▶ [EXERCISE] Copy the entries from the line containing "War and Peace" through the last line, inclusive, renaming "Drawings" to "Sketches" and leaving everything else unchanged. Omit the pictures.

^^^^^^^^

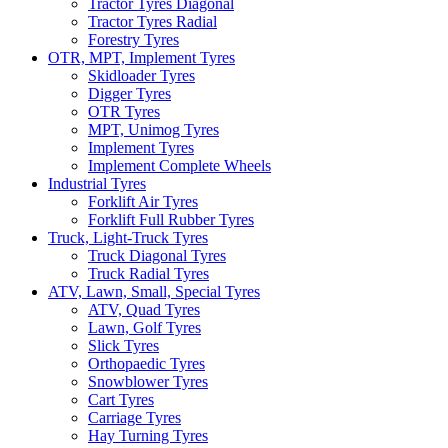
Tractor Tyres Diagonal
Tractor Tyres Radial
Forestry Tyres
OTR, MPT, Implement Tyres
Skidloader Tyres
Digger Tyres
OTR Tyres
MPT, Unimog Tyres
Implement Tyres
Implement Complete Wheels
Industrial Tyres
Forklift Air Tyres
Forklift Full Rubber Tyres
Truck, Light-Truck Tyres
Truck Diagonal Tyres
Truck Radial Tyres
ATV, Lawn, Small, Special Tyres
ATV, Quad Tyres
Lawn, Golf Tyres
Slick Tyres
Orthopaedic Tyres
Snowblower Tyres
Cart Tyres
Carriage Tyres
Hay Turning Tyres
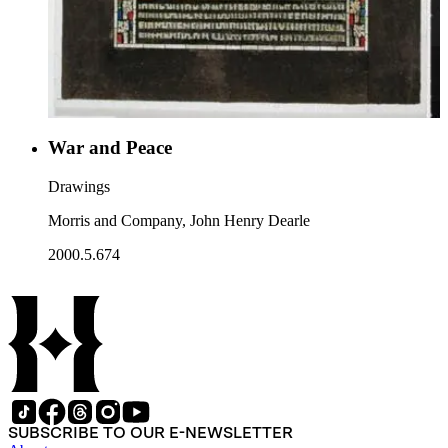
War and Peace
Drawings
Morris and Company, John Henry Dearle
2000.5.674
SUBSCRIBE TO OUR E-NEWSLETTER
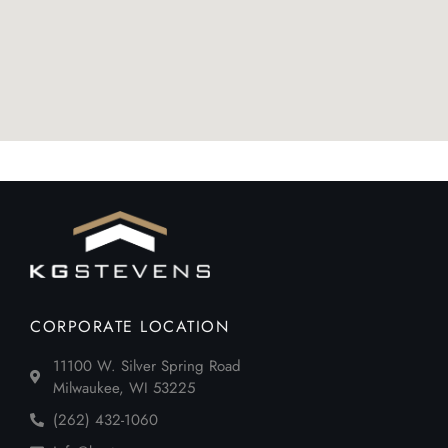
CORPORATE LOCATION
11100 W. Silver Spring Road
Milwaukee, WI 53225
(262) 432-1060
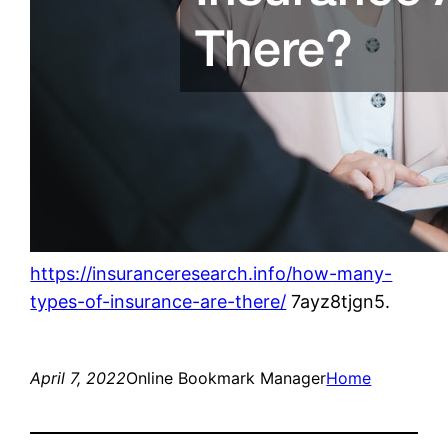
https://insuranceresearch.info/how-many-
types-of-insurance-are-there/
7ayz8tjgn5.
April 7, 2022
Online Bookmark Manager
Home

^^^^^^^^

▶ [REPLY]
War and Peace
Sketches
Morris and Company, John Henry Dearle
2000.5.674
SUBSCRIBE TO OUR E-NEWSLETTER
CORPORATE LOCATION
11100 W. Silver Spring Road
Milwaukee, WI 53225
(262) 432-1060
https://insuranceresearch.info/how-many-
types-of-insurance-are-there/
7ayz8tjgn5.
April 7, 2022
Online Bookmark Manager
Home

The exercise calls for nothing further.